┌──

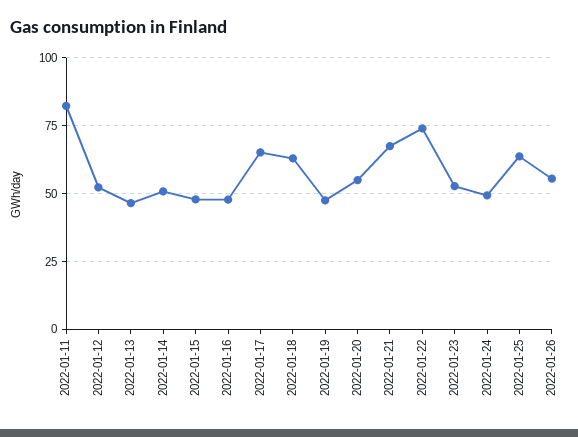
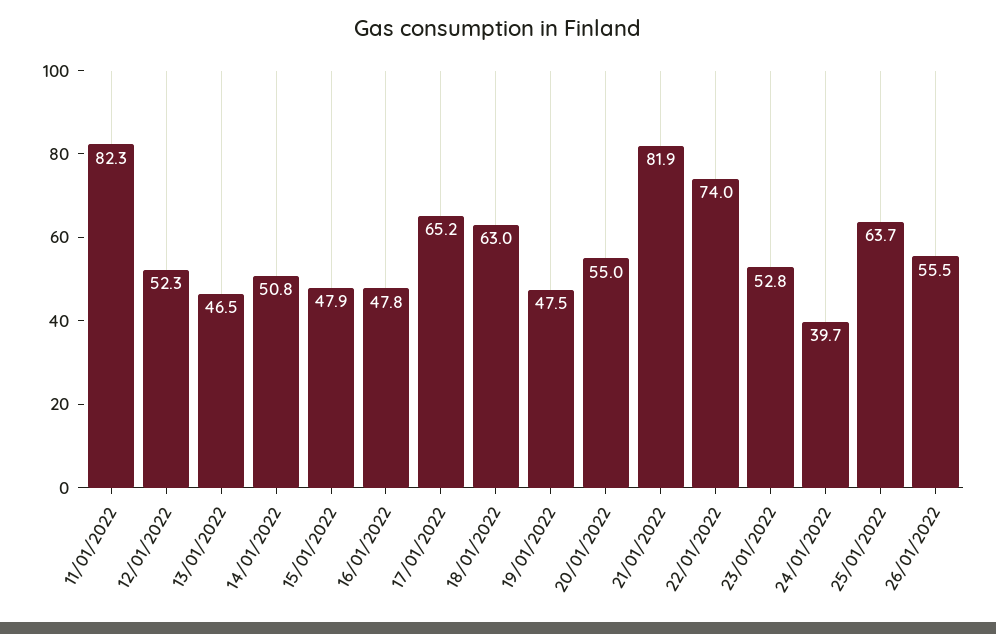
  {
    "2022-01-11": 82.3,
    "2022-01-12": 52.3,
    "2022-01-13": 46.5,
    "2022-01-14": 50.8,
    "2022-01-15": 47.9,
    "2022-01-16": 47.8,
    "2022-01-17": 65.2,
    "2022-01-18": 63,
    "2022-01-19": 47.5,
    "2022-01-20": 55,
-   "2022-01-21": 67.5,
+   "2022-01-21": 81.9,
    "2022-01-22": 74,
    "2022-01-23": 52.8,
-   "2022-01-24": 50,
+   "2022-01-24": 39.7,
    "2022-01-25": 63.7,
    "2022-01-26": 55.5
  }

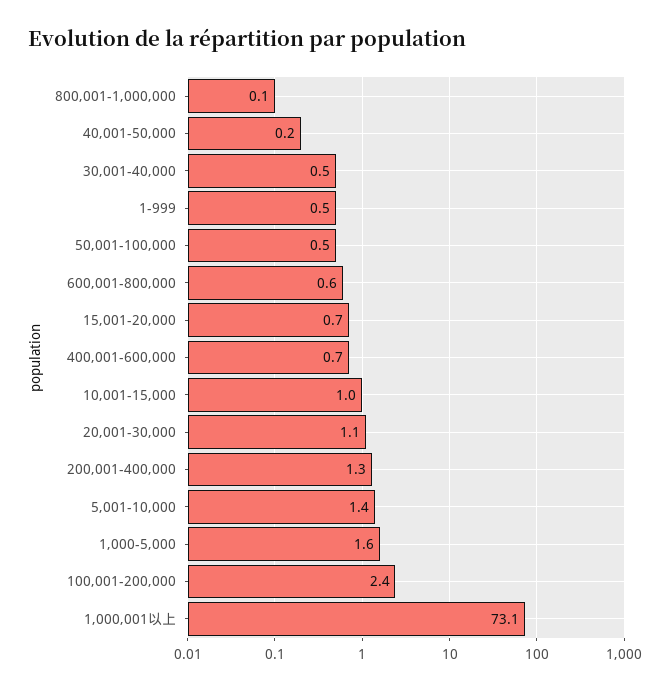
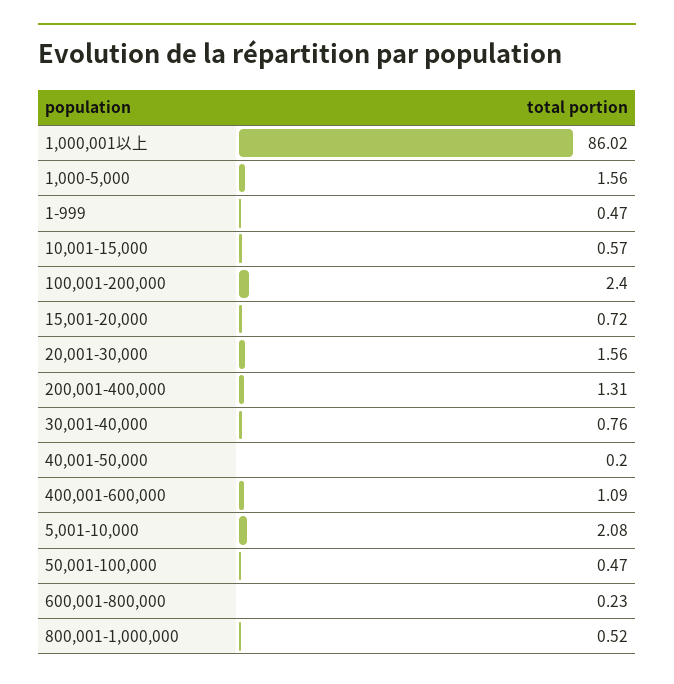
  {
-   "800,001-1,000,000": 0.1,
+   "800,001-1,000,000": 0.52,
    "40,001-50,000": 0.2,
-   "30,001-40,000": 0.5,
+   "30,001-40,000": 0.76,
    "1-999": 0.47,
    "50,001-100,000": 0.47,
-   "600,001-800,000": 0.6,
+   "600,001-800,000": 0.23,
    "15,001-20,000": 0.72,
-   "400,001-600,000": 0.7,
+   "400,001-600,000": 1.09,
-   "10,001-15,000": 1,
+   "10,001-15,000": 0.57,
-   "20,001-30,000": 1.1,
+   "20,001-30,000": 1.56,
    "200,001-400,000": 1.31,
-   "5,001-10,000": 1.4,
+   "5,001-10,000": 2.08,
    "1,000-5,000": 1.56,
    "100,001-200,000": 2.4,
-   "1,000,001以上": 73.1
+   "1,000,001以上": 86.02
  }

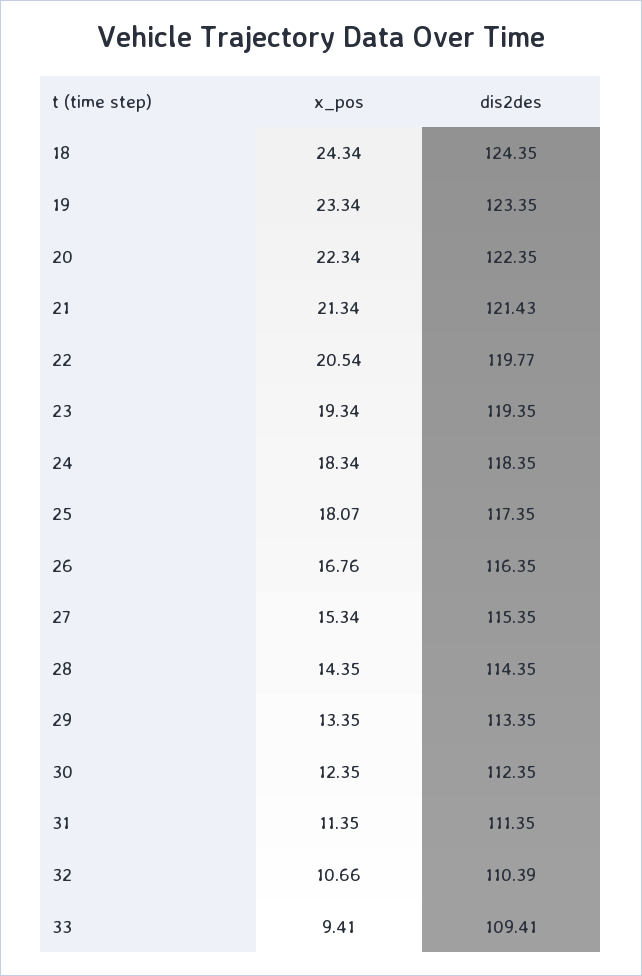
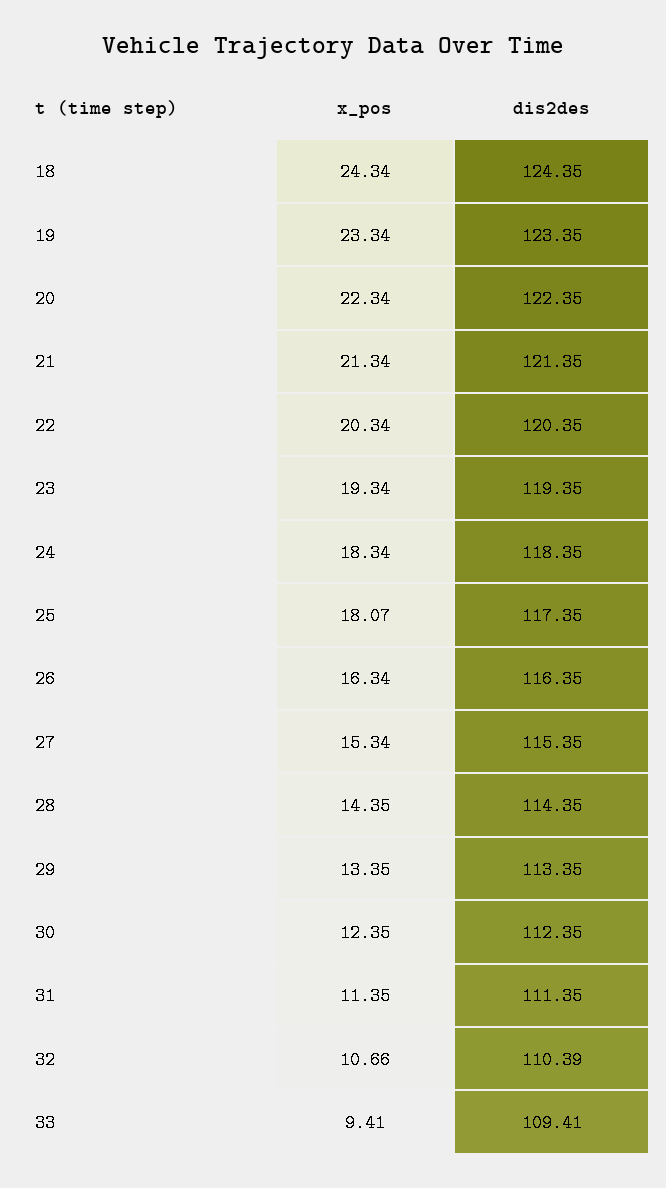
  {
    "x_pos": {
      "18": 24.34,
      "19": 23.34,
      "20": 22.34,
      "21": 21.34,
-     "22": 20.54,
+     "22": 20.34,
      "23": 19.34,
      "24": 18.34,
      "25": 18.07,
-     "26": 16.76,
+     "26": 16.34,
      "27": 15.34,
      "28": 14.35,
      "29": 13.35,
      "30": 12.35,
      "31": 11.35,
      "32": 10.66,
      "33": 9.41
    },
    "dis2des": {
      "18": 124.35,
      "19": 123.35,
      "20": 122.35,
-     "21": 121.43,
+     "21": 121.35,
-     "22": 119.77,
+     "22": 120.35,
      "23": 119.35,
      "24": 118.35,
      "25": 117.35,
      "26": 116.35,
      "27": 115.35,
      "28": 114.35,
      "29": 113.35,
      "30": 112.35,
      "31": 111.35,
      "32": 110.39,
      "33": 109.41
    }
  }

└──

__REQUIRED ACTION__. Print the records exactly and omit all pictures.

__RESPONSE TO THE EXERCISE__.
  {
    "2022-01-11": 82.3,
    "2022-01-12": 52.3,
    "2022-01-13": 46.5,
    "2022-01-14": 50.8,
    "2022-01-15": 47.9,
    "2022-01-16": 47.8,
    "2022-01-17": 65.2,
    "2022-01-18": 63,
    "2022-01-19": 47.5,
    "2022-01-20": 55,
-   "2022-01-21": 67.5,
+   "2022-01-21": 81.9,
    "2022-01-22": 74,
    "2022-01-23": 52.8,
-   "2022-01-24": 50,
+   "2022-01-24": 39.7,
    "2022-01-25": 63.7,
    "2022-01-26": 55.5
  }

  {
-   "800,001-1,000,000": 0.1,
+   "800,001-1,000,000": 0.52,
    "40,001-50,000": 0.2,
-   "30,001-40,000": 0.5,
+   "30,001-40,000": 0.76,
    "1-999": 0.47,
    "50,001-100,000": 0.47,
-   "600,001-800,000": 0.6,
+   "600,001-800,000": 0.23,
    "15,001-20,000": 0.72,
-   "400,001-600,000": 0.7,
+   "400,001-600,000": 1.09,
-   "10,001-15,000": 1,
+   "10,001-15,000": 0.57,
-   "20,001-30,000": 1.1,
+   "20,001-30,000": 1.56,
    "200,001-400,000": 1.31,
-   "5,001-10,000": 1.4,
+   "5,001-10,000": 2.08,
    "1,000-5,000": 1.56,
    "100,001-200,000": 2.4,
-   "1,000,001以上": 73.1
+   "1,000,001以上": 86.02
  }

  {
    "x_pos": {
      "18": 24.34,
      "19": 23.34,
      "20": 22.34,
      "21": 21.34,
-     "22": 20.54,
+     "22": 20.34,
      "23": 19.34,
      "24": 18.34,
      "25": 18.07,
-     "26": 16.76,
+     "26": 16.34,
      "27": 15.34,
      "28": 14.35,
      "29": 13.35,
      "30": 12.35,
      "31": 11.35,
      "32": 10.66,
      "33": 9.41
    },
    "dis2des": {
      "18": 124.35,
      "19": 123.35,
      "20": 122.35,
-     "21": 121.43,
+     "21": 121.35,
-     "22": 119.77,
+     "22": 120.35,
      "23": 119.35,
      "24": 118.35,
      "25": 117.35,
      "26": 116.35,
      "27": 115.35,
      "28": 114.35,
      "29": 113.35,
      "30": 112.35,
      "31": 111.35,
      "32": 110.39,
      "33": 109.41
    }
  }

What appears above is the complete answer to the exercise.